Perubahan ini menandai langkah besar bagi X, membuktikan transformasi yang sukses menuju model bisnis yang lebih inklusif dan saling menguntungkan bagi semua pihak: konten kreator, pengiklan, dan platform itu sendiri.
X Nonaktifkan Fitur Pelaporan Misinformasi Politik
Belum lama ini, X menonaktifkan fitur yang memungkinkan pengguna melaporkan misinformasi tentang pemilu. Hal ini menimbulkan kekhawatiran baru tentang klaim palsu yang menyebar tepat sebelum pemungutan suara besar di Amerika Serikat dan Australia.
Sekadar informasi, fitur pelaporan misinformasi politik itu diperkenalkan pada 2022. Fitur tersebut memungkinkan pengguna untuk melaporkan unggahan yang mereka anggap menyesatkan tentang politik.
Namun, X alias Twitter baru-baru ini menghapus kategori "politik" dari menu drop-down di setiap yurisdiksi, kecuali Uni Eropa, kata peneliti Reset Tech Australia.
Mengutip Reuters, Jumat (29/9/2023), peneliti juga menambahkan, pengguna masih dapat melaporkan unggahan ke aplikasi X secara global untuk sejumlah keluhan lain. Misalnya, mempromosikan kekerasan atau ujaran kebencian.

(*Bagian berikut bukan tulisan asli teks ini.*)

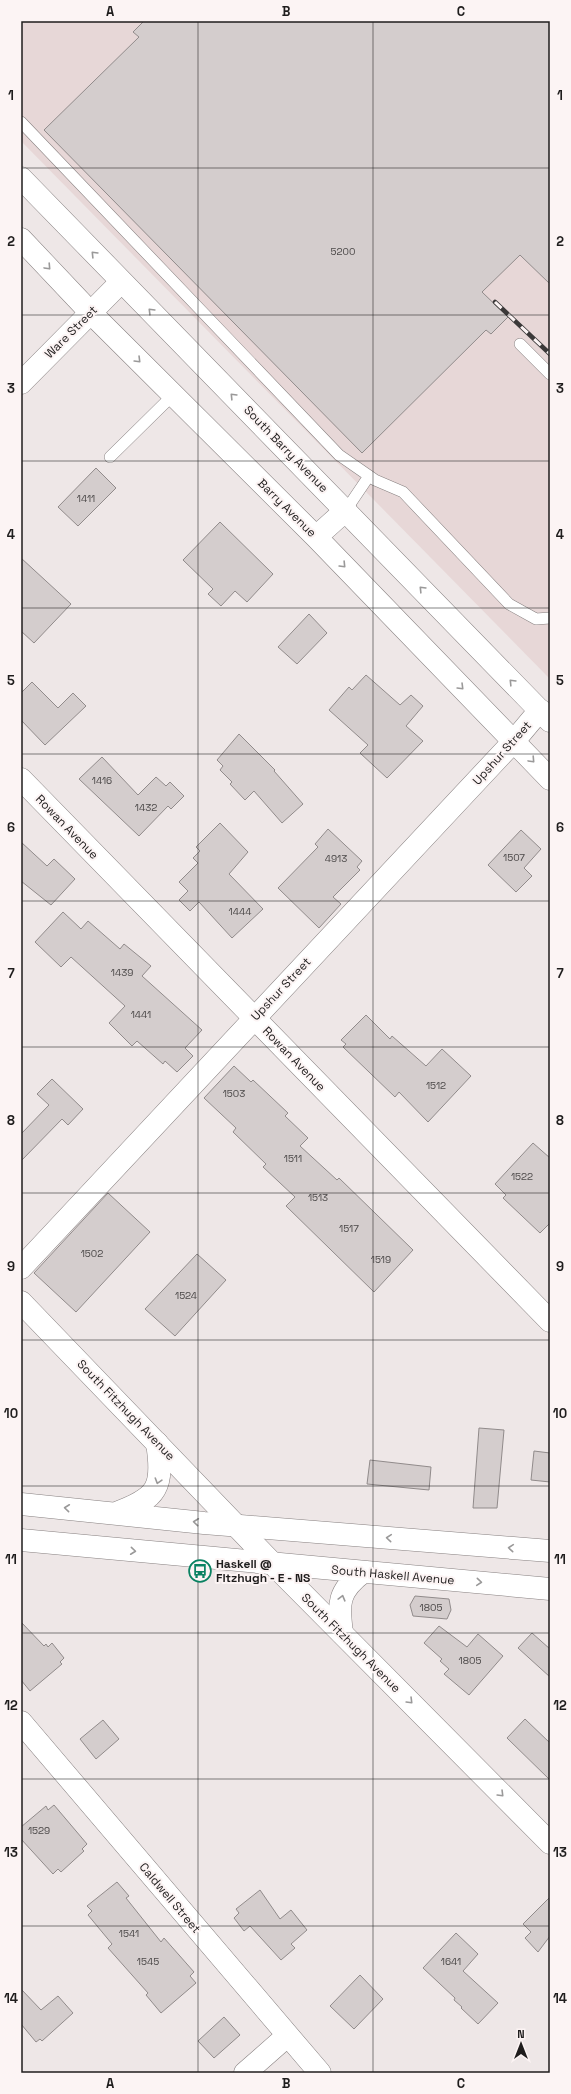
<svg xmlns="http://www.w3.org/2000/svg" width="571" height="2094" font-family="'Space Grotesk',sans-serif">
<rect width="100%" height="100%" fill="#eee7e7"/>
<!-- built -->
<path fill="#e7d7d7" d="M21 21H550V679L21 141Z"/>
<!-- building -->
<path fill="#d4cdcd" stroke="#918b8b" d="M144 21H550V284L520 255 482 292 508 317 491 334 486 330 362 453 44 130 139 37 133 32Z
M96 468 116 488 78 526 58 507Z
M220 522 273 574 247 602 235 591 221 606 208 594 213 589 183 560Z
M21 558 71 604 34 643 21 631Z
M309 614 327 633 297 664 278 647Z
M366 675 400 705 411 695 423 706 406 726 423 741 387 778 360 753 368 745 329 710 349 687 352 690Z
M32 682 58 708 73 693 86 706 45 745 21 720V693Z
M239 734 275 770 274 771 303 804 282 823 254 791 245 800 230 784 232 782 220 770 223 766 217 760Z
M102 757 138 795 156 777 166 786 170 782 184 796 171 809 168 806 139 836 79 779Z
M220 823 248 852 229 874 263 909 232 938 199 902 190 911 179 900 188 891 179 882 198 863 193 858 200 851 196 847Z
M328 829 362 861 357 867 360 870 333 897 341 904 319 928 278 888 318 847 315 844Z
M521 830 541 849 524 868 532 876 516 892 488 865Z
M21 842 47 866 54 859 75 879 51 905 21 881Z
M63 912 81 929 88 921 120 949 124 944 151 966 142 976 202 1030 185 1048 193 1056 177 1072 165 1061 163 1064 137 1041 132 1046 109 1023 125 1006 71 957 61 967 35 942Z
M366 1015 390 1039 392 1036 426 1066 442 1049 471 1076 428 1122 399 1092 395 1097 343 1047 346 1044 341 1040Z
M234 1066 251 1082 253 1080 288 1113 285 1116 308 1138 300 1146 337 1180 339 1178 413 1250 374 1292 286 1206 295 1197 263 1167 266 1164 233 1132 236 1128 204 1098Z
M52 1079 83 1109 68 1125 62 1119 21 1161V1134L49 1105 37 1094Z
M533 1143 550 1158V1223L540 1233 503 1198 506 1195 495 1184Z
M108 1193 150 1232 76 1312 34 1273Z
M197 1254 226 1280 175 1336 145 1309Z
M479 1428 504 1430 497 1508H473Z
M534 1451 550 1453V1482L531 1480Z
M370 1460 431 1467 429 1490 367 1484Z
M415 1596 449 1599 451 1610 447 1619 413 1616 410 1605Z
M21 1622 44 1646 46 1644 48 1647 52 1643 64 1658 60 1662 62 1664 30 1691 21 1680Z
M439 1626 467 1647 478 1634 503 1656 469 1695 444 1674 449 1669 440 1661 442 1659 424 1643Z
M532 1633 550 1649V1677L518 1648Z
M525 1719 550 1743V1780L507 1738Z
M103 1720 119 1739 96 1759 80 1739Z
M54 1805 87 1844 82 1849 84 1851 61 1872 58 1869 53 1874 21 1839V1827L46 1806 48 1810Z
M117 1882 129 1896 126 1898 161 1942 164 1938 194 1972 190 1976 196 1983 161 2013 146 1995 148 1993 108 1948 112 1944 88 1915 92 1911 87 1906Z
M260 1890 280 1919 291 1910 307 1930 291 1944 295 1948 281 1960 250 1926 244 1931 234 1918 239 1913 236 1909Z
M550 1897V1936L538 1952 525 1938 531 1932 523 1924Z
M456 1933 478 1954 463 1971 498 2003 478 2024 461 2008 462 2007 454 2000 455 1998 423 1968Z
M360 1975 383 1999 354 2029 330 2006Z
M21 1989 41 2010 58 1996 73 2013 42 2041 40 2039 36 2042 21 2024Z
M224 2017 240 2035 214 2058 198 2041Z"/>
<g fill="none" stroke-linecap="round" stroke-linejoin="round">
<!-- service casing -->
<g stroke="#878080" stroke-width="12">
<path id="service" d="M21 122 339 455 375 480 403 492 509 604 536 619 550 618
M520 344 550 374
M110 457 173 395
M346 510 369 476"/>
</g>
<!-- minor casing -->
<g stroke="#878080" stroke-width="23">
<path id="minor" d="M21 383 121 282
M21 779 550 1321
M21 1268 514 741 540 710
M21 1302 273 1564 550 1843
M21 1722 320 2073
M245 2073 287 2036"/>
</g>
<!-- secondary casing -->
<g stroke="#878080" stroke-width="23">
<path id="secondary" d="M21 178 550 721
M21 239 90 312 316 537 550 779
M316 537 346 510
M21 1504 204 1523 550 1551
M116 1513C158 1498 164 1487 157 1443
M21 1540 550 1589
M342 1633C338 1603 338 1591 363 1572"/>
</g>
<!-- service -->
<use href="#service" stroke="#fff" stroke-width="11"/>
<!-- minor -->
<use href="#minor" stroke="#fff" stroke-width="22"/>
<!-- secondary -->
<use href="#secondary" stroke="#fff" stroke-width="22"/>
<!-- rail casing -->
<g stroke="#3b3939" stroke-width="4.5">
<path id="rail" d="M495 302 550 354"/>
</g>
<!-- rail -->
<use href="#rail" stroke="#fcf4f4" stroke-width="3" stroke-dasharray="9" stroke-linecap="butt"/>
</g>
<!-- one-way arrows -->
<defs><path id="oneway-chevron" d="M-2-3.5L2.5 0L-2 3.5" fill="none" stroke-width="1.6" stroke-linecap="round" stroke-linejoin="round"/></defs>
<g stroke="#9a9999">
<use href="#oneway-chevron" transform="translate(94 254) rotate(-134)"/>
<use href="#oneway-chevron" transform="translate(48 267) rotate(47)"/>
<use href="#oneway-chevron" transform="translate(151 311) rotate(-135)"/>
<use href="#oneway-chevron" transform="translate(138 360) rotate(45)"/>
<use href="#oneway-chevron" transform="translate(233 396) rotate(-134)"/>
<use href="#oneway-chevron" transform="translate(343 565) rotate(46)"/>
<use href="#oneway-chevron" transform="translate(422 589) rotate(-134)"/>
<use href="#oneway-chevron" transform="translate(512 682) rotate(-134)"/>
<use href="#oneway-chevron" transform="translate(461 687) rotate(45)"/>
<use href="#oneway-chevron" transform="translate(532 760) rotate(47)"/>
<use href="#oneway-chevron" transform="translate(158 1481) rotate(107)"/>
<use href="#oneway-chevron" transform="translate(67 1508) rotate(-174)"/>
<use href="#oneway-chevron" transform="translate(196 1522) rotate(-174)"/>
<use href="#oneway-chevron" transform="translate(389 1538) rotate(-175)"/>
<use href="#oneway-chevron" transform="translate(511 1548) rotate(-175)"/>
<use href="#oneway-chevron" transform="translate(133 1551) rotate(6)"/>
<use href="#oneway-chevron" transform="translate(479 1582) rotate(5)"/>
<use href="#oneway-chevron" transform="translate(342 1598) rotate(-75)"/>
<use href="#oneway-chevron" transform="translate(410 1701) rotate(45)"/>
<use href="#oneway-chevron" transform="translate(501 1794) rotate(45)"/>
</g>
<!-- grid -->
<path fill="none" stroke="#1f1d1d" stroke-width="1" stroke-opacity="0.55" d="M198 21V2073M373 21V2073M21 168H550M21 315H550M21 461H550M21 608H550M21 754H550M21 901H550M21 1047H550M21 1193H550M21 1340H550M21 1486H550M21 1633H550M21 1779H550M21 1926H550"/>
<!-- icons -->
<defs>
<g id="bus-ring" transform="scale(1.15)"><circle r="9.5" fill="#fcf4f4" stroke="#0a8262" stroke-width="1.5"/><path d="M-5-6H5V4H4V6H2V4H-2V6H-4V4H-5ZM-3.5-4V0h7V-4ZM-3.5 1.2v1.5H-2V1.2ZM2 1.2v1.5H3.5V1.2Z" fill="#0a8262"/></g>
</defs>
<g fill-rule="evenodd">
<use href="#bus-ring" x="200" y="1571"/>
</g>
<g text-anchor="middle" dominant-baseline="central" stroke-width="4" stroke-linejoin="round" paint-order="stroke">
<!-- number labels -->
<g font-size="10" fill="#4c4949">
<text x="343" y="251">5200</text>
<text x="86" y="498">1411</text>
<text x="102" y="780">1416</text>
<text x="146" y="807">1432</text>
<text x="514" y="857">1507</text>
<text x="336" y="858">4913</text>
<text x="240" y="911">1444</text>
<text x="122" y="972">1439</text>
<text x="141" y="1014">1441</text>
<text x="436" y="1085">1512</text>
<text x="234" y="1093">1503</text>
<text x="293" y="1158">1511</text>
<text x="522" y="1176">1522</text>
<text x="318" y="1197">1513</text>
<text x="349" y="1228">1517</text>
<text x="92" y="1253">1502</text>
<text x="381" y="1259">1519</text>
<text x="186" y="1295">1524</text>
<text x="431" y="1607">1805</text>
<text x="470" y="1660">1805</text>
<text x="39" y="1830">1529</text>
<text x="129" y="1933">1541</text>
<text x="148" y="1961">1545</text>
<text x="451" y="1961">1641</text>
</g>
<!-- street labels -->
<g font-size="12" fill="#1f1d1d" stroke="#fcf4f4">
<text transform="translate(71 332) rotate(-45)">Ware Street</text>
<text transform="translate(286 449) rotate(46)">South Barry Avenue</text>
<text transform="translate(287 508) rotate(45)">Barry Avenue</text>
<text transform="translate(502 753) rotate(-48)">Upshur Street</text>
<text transform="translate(67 827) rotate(46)">Rowan Avenue</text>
<text transform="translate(281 989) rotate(-47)">Upshur Street</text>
<text transform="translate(294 1059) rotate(46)">Rowan Avenue</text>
<text transform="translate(126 1410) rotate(46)">South Fitzhugh Avenue</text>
<text transform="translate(393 1575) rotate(5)">South Haskell Avenue</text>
<text transform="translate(351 1643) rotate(45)">South Fitzhugh Avenue</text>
<text transform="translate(170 1898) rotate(50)">Caldwell Street</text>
</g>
<!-- poi labels -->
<g font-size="12" font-weight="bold" fill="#1f1d1d" stroke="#fcf4f4" text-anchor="start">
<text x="216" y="1564">Haskell @<tspan x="216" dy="14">Fitzhugh - E - NS</tspan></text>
</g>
</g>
<!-- border -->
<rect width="571" height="2094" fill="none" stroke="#fcf4f4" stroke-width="44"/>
<!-- north arrow -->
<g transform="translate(521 2044)" stroke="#fcf4f4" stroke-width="3" paint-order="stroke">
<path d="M0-3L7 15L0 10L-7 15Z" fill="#1f1d1d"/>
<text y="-6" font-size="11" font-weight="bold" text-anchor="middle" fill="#1f1d1d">N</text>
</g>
<rect x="22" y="22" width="527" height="2050" fill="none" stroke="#1f1d1d" stroke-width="1.5"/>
<g font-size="13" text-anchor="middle" font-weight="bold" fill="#1f1d1d">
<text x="110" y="16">A</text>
<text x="286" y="16">B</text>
<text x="461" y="16">C</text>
<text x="11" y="100">1</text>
<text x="560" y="100">1</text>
<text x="11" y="246">2</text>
<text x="560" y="246">2</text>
<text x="11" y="393">3</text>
<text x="560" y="393">3</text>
<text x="11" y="539">4</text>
<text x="560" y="539">4</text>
<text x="11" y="685">5</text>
<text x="560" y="685">5</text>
<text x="11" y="832">6</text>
<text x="560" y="832">6</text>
<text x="11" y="978">7</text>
<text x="560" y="978">7</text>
<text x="11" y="1125">8</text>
<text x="560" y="1125">8</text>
<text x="11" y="1271">9</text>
<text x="560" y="1271">9</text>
<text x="11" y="1418">10</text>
<text x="560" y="1418">10</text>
<text x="11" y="1564">11</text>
<text x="560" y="1564">11</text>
<text x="11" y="1710">12</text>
<text x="560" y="1710">12</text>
<text x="11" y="1857">13</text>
<text x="560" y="1857">13</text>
<text x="11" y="2003">14</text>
<text x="560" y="2003">14</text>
<text x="110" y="2088">A</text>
<text x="286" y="2088">B</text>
<text x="461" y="2088">C</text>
</g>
</svg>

Sayangnya, X tidak dapat dihubungi untuk dimintai komentar mengenai dinonaktifkannya opsi pelaporan misinformasi terkait politik.
Advertisement
Tindakan yang Membatasi Intervensi Sosial Media
Masih dari Reuters, dengan dinonaktifkannya fitur ini, Twitter menghilangkan cara bagi masyarakat untuk melaporkan dugaan misinformasi politik.
Hal ini dinilai bisa membatasi intervensi pada saat platform media sosial, padahal media sosial dianggap perlu menjalankan perannya menjaga integritas pemilu. Upaya ini telah berkembang pesat dalam beberapa tahun terakhir.
Adapun penonaktifan fitur pelaporan misinformasi ini dilakukan kurang dari tiga minggu sebelum Australia mengadakan referendum. Ini merupakan referendum pertama Australia dalam seperempat abad terakhir.
Referendum ini dinilai penting untuk mengetahui apakah akan ada perubahan konstitusi guna membentuk badan penasihat Masyarakat Adat di parlemen. Selain itu, penonaktifan fitur ini juga terjadi 14 bulan sebelum pemilihan presiden Amerika Serikat.
“Akan sangat membantu untuk memahami mengapa X tampaknya telah melakukan kemunduran dalam komitmen mereka untuk memitigasi misinformasi serius yang telah menyebabkan ketidakstabilan politik di AS. Terutama menjelang tahun sibuk pemilu global,” kata Direktur Eksekutif Reset Tech Australia Alice Dawkins.